## TRY IT
Wherever the string "List" turns up in the data, copy the whole line.

## SOURCE MATERIAL
____

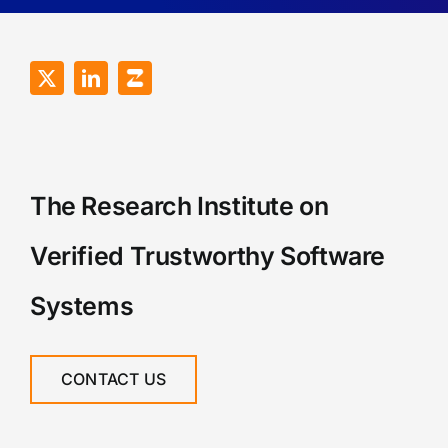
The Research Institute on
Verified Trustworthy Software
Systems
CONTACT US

____

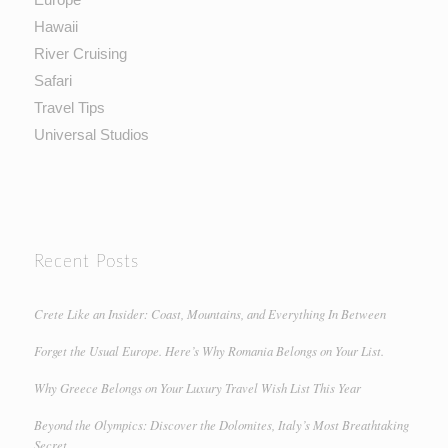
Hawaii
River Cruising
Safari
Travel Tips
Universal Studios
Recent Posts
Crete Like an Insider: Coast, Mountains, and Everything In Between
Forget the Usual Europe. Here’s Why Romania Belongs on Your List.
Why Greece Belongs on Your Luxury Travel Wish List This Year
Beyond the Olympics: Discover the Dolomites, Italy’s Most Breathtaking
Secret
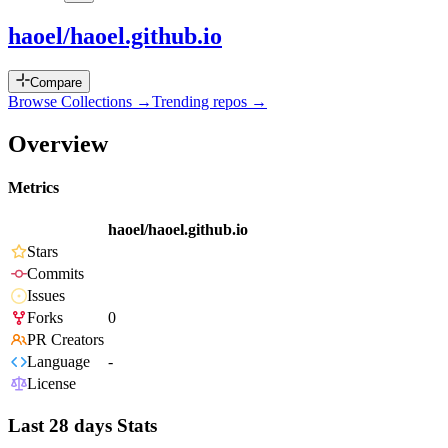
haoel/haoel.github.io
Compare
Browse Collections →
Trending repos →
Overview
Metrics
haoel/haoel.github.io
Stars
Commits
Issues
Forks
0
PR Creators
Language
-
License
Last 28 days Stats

____

## OUTPUT BELOW
Forget the Usual Europe. Here’s Why Romania Belongs on Your List.
Why Greece Belongs on Your Luxury Travel Wish List This Year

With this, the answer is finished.